What is Ivy League?
What is Ivy League?
Ivy League refers to a sports league that was formed back in 1954 and composed of 8 different teams representing prestigious colleges and universities in the North-eastern part of the US. An athletics meet was organized back in 1954 and this meet was referred to as the Ivy League. Schools who participated are Brown University of Rhode Island, Columbia and Cornell Universities which are based in New York, Dartmouth college of New Hampshire, Harvard University in Massachusetts, Princeton University in New Jersey, University of Pennsylvania with main campus in Philadelphia, and Yale University of Connecticut.
From its humble beginnings as a sporting league, the term “Ivy League” has evolved to mean academic excellence from all the 8 participating schools. Each of the 8 schools were considered quality private schools and so the term Ivy League has later become an academic badge for the 8 schools involved. Students of these so-called Ivy League schools were said to receive high quality education with some degree of exclusivity. Ivy League schools have become known to be very selective and stringent in their admission rules and guidelines. Being part of Ivy League schools is considered some kind of social elitism. All 8 schools that are part of the Ivy League are consistently among America’s Top schools on a yearly basis.
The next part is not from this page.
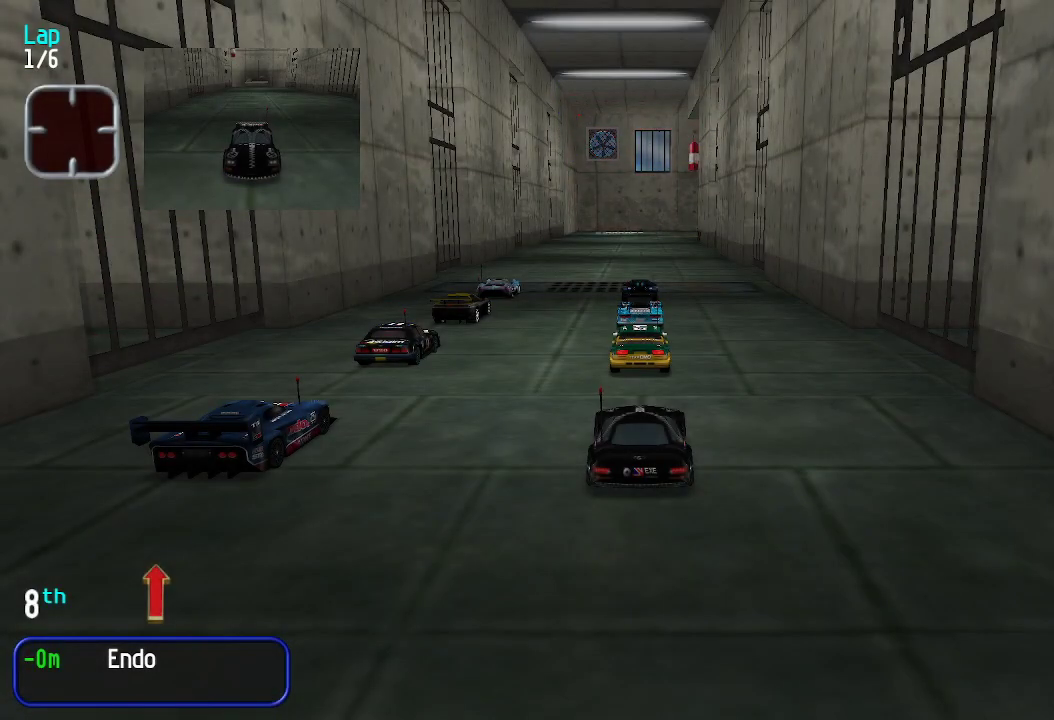
{"keys": [], "events": []}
With the reputation of providing or honing academic excellence, getting into the 8 Ivy League schools is very much sought after by many high school graduates across America. The 8 Ivy League schools are also considered among the best schools not only the US but around the world. Such is the prestige of these schools that many high school graduates from the US and from other parts of the world. Many of these Ivy League schools are also considered as big schools in terms of admissions and student population. For any given year, enrolments may range from about 6000 students to as much as 20,000 students.